Exercise objective>
Write out the stretch of lines below that begins at the line with "Kursu'ndan Başarı Hikayesi" and ends at the line with "1. układ klawiatury: Eng / Esn / Ar", including both, exactly as given and nothing more.

Listed records>
↓

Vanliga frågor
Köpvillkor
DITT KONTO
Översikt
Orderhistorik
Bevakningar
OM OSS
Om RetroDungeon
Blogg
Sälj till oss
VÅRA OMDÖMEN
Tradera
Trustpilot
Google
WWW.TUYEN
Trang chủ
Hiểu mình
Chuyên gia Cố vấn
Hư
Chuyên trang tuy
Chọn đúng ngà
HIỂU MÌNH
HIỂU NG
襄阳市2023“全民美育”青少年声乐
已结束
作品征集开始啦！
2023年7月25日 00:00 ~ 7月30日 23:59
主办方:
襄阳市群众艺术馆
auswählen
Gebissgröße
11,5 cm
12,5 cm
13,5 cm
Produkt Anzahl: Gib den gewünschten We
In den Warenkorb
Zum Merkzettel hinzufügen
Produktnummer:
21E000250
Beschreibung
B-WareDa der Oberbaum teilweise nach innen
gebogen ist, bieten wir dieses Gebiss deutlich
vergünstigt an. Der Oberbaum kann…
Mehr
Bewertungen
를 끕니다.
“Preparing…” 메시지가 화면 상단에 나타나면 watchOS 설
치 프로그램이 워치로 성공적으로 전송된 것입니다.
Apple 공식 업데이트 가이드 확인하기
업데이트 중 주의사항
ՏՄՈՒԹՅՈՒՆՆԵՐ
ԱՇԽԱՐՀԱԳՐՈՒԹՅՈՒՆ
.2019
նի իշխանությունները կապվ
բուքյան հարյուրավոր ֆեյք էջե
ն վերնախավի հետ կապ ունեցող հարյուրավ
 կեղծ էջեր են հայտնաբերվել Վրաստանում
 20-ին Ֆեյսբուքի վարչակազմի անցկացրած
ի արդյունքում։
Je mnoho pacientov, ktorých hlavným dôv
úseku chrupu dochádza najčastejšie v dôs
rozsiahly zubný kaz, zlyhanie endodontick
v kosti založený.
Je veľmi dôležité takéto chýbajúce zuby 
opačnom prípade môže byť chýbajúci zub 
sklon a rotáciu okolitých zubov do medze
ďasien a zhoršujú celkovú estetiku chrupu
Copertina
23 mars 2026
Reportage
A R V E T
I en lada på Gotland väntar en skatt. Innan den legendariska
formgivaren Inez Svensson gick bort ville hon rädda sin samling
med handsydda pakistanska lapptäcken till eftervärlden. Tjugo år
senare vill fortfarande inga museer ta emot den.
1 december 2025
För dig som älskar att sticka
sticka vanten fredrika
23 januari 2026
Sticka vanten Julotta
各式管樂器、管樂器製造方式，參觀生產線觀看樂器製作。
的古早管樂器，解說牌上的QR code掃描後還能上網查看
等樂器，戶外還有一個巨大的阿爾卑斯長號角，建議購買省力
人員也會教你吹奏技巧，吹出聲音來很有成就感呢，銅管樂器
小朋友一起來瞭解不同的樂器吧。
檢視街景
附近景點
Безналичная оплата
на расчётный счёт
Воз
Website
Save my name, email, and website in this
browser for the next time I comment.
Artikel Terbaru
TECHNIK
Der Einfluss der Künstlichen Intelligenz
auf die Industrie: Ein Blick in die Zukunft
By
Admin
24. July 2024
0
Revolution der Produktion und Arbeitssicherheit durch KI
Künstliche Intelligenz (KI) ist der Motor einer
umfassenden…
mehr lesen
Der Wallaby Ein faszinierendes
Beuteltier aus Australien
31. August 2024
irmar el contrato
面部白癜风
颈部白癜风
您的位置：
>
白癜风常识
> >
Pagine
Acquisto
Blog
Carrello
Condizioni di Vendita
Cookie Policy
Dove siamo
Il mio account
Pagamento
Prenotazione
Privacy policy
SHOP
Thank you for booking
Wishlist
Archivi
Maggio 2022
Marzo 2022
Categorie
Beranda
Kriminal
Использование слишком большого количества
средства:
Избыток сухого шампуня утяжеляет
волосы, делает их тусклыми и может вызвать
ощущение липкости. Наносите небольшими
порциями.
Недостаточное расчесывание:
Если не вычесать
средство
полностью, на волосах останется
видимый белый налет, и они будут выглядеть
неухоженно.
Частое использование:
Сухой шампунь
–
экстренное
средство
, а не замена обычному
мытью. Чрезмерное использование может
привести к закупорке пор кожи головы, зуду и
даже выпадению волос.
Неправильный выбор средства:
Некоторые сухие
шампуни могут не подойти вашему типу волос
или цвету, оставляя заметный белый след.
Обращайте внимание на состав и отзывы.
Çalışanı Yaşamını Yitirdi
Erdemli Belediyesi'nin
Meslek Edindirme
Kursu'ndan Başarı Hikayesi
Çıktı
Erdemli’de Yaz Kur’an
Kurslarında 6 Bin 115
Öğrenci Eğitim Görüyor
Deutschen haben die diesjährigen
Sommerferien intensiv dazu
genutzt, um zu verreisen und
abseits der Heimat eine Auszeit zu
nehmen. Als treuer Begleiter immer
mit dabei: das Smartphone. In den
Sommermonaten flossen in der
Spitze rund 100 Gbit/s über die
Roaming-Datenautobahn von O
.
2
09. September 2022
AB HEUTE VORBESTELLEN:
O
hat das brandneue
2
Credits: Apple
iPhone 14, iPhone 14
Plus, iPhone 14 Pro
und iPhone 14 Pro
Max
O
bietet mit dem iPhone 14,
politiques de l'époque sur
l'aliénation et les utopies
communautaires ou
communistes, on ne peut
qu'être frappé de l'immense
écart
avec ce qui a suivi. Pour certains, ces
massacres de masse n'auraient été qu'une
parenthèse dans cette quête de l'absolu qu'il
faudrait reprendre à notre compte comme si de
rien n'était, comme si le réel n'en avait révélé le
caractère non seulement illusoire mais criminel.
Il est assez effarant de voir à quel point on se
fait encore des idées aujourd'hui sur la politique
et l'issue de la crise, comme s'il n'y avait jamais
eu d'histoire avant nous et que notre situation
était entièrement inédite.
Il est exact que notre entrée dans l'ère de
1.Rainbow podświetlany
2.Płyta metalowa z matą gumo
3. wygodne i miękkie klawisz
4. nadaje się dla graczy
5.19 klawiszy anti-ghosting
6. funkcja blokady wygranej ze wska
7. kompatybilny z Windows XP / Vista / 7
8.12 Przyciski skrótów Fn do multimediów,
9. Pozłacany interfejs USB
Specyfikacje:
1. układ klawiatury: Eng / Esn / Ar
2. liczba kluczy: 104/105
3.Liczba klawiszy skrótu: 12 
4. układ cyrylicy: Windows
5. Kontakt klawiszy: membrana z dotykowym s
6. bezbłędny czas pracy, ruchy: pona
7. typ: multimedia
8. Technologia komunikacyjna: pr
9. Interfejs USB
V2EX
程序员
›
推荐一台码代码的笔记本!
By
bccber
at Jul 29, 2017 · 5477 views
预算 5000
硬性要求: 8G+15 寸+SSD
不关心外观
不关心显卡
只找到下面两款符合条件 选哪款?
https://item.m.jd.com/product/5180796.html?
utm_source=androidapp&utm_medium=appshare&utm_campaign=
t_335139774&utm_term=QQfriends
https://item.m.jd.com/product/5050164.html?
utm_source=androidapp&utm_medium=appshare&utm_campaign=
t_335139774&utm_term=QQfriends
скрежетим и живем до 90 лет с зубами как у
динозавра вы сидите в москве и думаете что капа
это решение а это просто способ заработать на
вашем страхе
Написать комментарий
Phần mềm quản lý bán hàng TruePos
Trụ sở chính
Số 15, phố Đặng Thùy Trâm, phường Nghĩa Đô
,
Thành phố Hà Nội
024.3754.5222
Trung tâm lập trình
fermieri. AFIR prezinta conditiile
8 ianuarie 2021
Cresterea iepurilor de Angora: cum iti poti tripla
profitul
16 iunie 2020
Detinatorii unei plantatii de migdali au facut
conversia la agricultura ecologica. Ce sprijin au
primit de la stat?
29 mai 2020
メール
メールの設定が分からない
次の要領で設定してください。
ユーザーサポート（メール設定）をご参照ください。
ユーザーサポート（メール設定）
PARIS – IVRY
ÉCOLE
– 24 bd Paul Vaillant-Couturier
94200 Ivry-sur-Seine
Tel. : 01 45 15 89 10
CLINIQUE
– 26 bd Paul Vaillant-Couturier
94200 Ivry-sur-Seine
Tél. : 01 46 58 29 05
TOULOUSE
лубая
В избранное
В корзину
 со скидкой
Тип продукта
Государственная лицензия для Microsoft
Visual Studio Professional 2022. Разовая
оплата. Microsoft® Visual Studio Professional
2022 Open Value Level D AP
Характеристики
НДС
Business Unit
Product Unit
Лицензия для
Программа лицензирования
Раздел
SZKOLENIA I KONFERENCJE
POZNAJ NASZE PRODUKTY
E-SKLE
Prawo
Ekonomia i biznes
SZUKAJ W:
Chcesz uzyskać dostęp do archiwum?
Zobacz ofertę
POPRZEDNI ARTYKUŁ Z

↑

Answer section>
Kursu'ndan Başarı Hikayesi
Çıktı
Erdemli’de Yaz Kur’an
Kurslarında 6 Bin 115
Öğrenci Eğitim Görüyor
Deutschen haben die diesjährigen
Sommerferien intensiv dazu
genutzt, um zu verreisen und
abseits der Heimat eine Auszeit zu
nehmen. Als treuer Begleiter immer
mit dabei: das Smartphone. In den
Sommermonaten flossen in der
Spitze rund 100 Gbit/s über die
Roaming-Datenautobahn von O
.
2
09. September 2022
AB HEUTE VORBESTELLEN:
O
hat das brandneue
2
Credits: Apple
iPhone 14, iPhone 14
Plus, iPhone 14 Pro
und iPhone 14 Pro
Max
O
bietet mit dem iPhone 14,
politiques de l'époque sur
l'aliénation et les utopies
communautaires ou
communistes, on ne peut
qu'être frappé de l'immense
écart
avec ce qui a suivi. Pour certains, ces
massacres de masse n'auraient été qu'une
parenthèse dans cette quête de l'absolu qu'il
faudrait reprendre à notre compte comme si de
rien n'était, comme si le réel n'en avait révélé le
caractère non seulement illusoire mais criminel.
Il est assez effarant de voir à quel point on se
fait encore des idées aujourd'hui sur la politique
et l'issue de la crise, comme s'il n'y avait jamais
eu d'histoire avant nous et que notre situation
était entièrement inédite.
Il est exact que notre entrée dans l'ère de
1.Rainbow podświetlany
2.Płyta metalowa z matą gumo
3. wygodne i miękkie klawisz
4. nadaje się dla graczy
5.19 klawiszy anti-ghosting
6. funkcja blokady wygranej ze wska
7. kompatybilny z Windows XP / Vista / 7
8.12 Przyciski skrótów Fn do multimediów,
9. Pozłacany interfejs USB
Specyfikacje:
1. układ klawiatury: Eng / Esn / Ar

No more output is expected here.